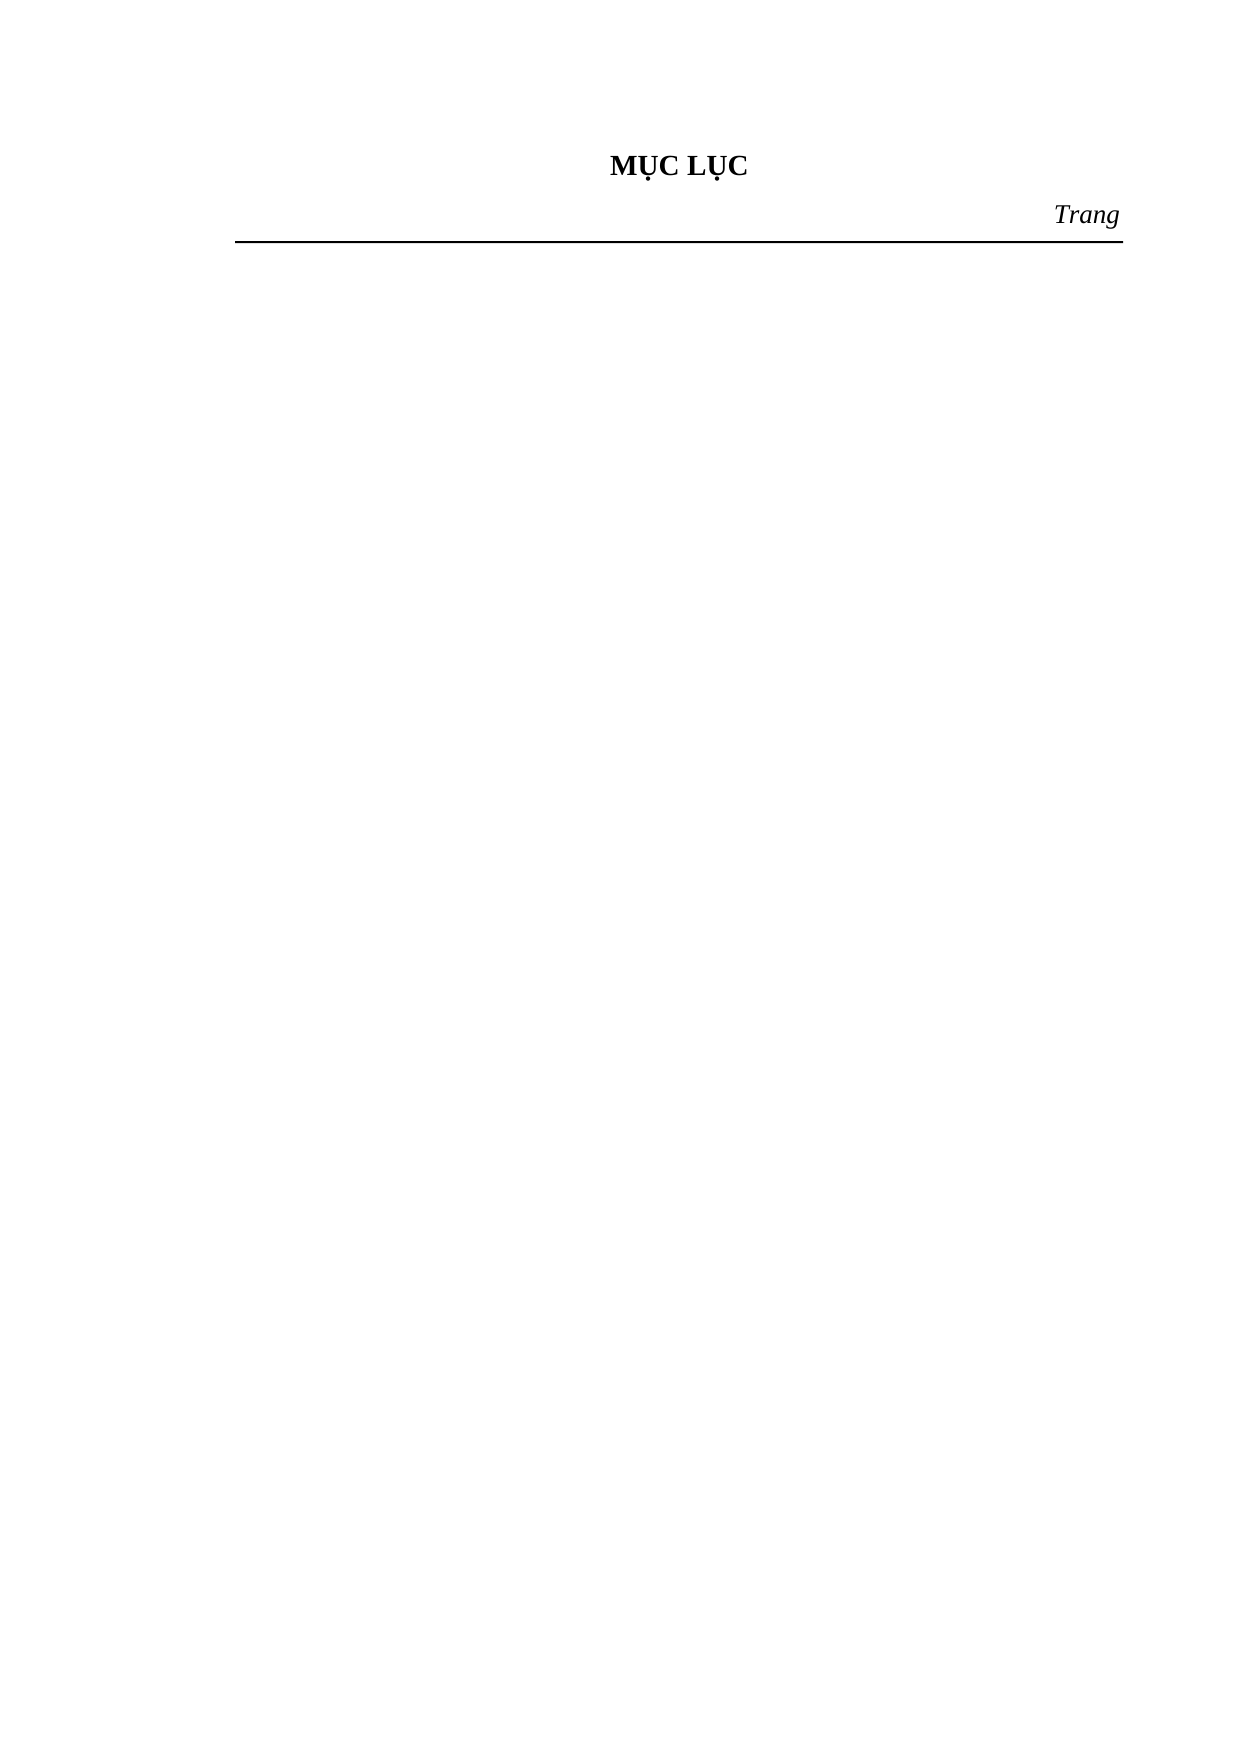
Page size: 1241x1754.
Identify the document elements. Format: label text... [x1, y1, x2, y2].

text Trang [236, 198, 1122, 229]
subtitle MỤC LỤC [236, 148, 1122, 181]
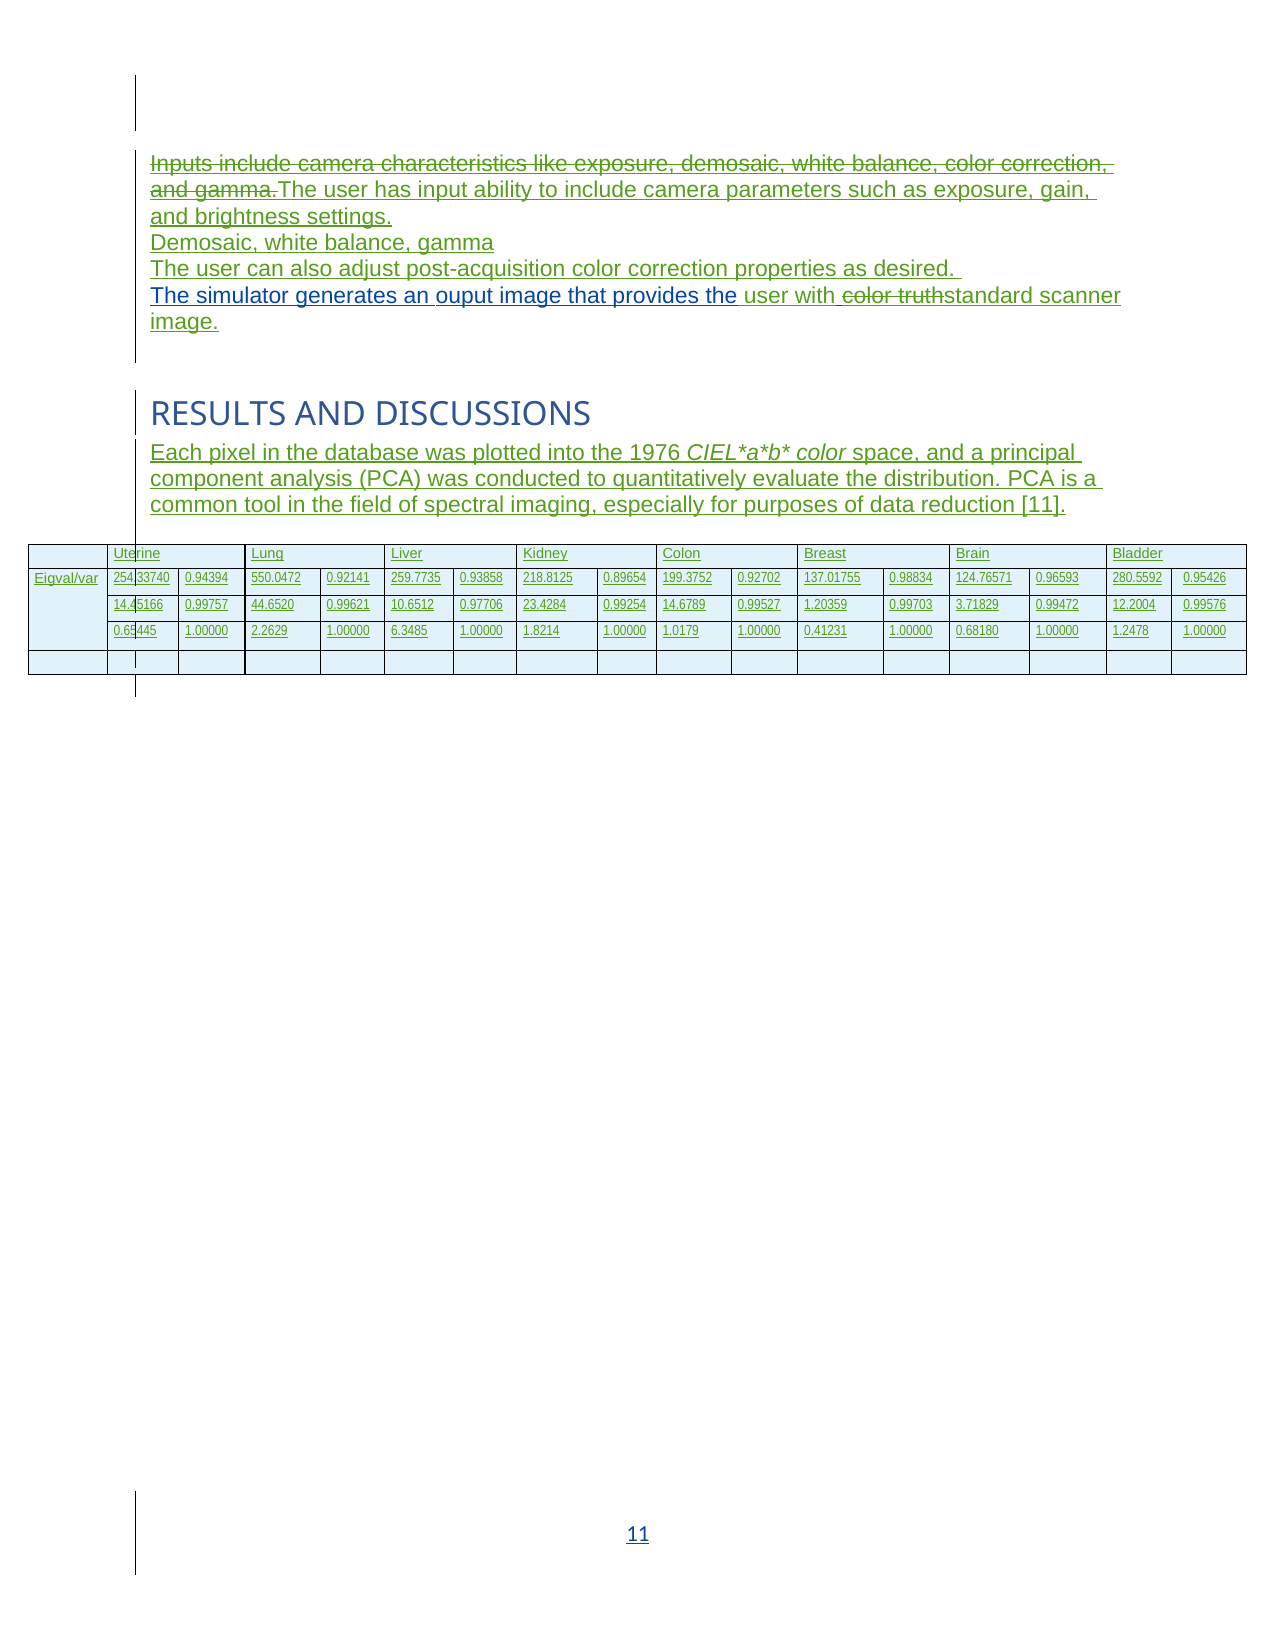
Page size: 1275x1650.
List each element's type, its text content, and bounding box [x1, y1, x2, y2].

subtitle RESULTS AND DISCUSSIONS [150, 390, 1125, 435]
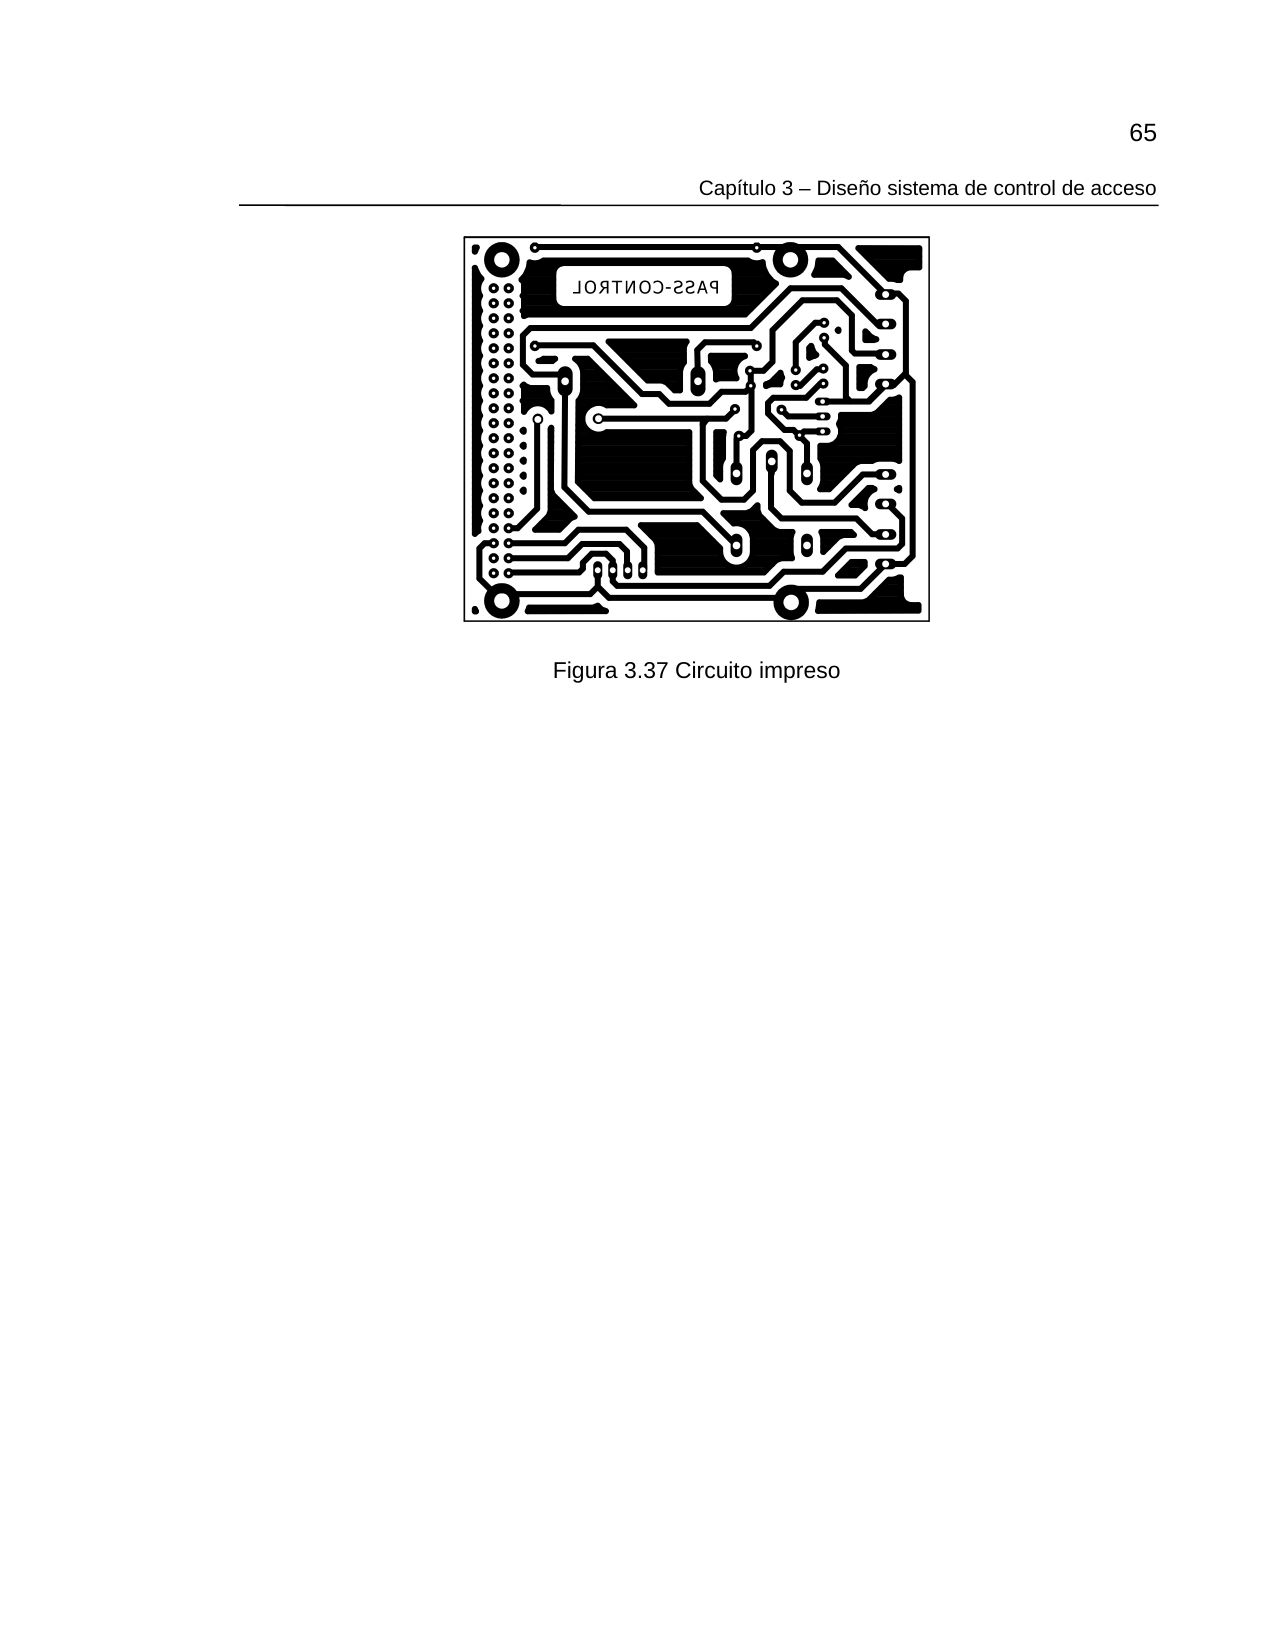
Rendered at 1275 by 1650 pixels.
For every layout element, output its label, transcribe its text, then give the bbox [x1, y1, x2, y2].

WORK INSTRUCTIONS:
Set down the line containing "List each element's", then every later line through the end of the material, exactly as written; omit any picture.

EXERCISE SOLUTION:
List each element's type, its text content, and bounding box [x1, y1, x2, y2].

subtitle RESULTS AND DISCUSSIONS [150, 390, 1125, 435]
Rendered at 1275 by 1650 pixels.
For every layout element, output its label, transcribe its text, then give the bbox [x1, y1, x2, y2].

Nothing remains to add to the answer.